### Líneas a procesar

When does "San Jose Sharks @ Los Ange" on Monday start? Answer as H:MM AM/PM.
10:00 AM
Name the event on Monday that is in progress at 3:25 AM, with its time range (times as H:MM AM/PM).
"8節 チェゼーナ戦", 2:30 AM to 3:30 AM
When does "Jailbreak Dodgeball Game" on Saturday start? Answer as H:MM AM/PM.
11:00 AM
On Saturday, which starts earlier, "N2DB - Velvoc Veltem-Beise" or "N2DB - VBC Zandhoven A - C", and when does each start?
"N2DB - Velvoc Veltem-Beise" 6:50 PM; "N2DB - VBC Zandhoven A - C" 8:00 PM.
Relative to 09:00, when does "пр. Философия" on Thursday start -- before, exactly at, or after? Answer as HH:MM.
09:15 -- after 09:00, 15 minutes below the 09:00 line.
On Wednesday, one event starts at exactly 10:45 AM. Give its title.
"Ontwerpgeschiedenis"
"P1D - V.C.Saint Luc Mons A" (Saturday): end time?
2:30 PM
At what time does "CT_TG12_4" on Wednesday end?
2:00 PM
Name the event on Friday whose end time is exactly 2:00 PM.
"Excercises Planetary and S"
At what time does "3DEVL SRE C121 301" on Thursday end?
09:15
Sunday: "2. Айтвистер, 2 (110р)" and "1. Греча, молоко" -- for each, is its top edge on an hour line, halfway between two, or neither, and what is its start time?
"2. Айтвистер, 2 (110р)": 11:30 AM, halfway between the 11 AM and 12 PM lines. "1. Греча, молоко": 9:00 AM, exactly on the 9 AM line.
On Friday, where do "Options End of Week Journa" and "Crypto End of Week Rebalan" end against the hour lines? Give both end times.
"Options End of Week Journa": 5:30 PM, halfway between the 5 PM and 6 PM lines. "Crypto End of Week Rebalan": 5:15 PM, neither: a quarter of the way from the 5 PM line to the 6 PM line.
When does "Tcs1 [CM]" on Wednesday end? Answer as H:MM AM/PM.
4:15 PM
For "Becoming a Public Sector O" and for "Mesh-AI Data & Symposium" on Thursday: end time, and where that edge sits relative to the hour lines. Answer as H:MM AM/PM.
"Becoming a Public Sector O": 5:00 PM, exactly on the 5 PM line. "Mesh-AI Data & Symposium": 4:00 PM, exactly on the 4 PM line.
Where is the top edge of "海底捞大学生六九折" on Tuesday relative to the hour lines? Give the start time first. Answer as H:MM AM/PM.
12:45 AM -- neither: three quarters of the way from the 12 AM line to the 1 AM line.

### Ejercicio
Por favor, filtra las líneas de arriba y copia, sin cambios, cada una que contenga la palabra "Saturday".

### Respuesta
When does "Jailbreak Dodgeball Game" on Saturday start? Answer as H:MM AM/PM.
On Saturday, which starts earlier, "N2DB - Velvoc Veltem-Beise" or "N2DB - VBC Zandhoven A - C", and when does each start?
"P1D - V.C.Saint Luc Mons A" (Saturday): end time?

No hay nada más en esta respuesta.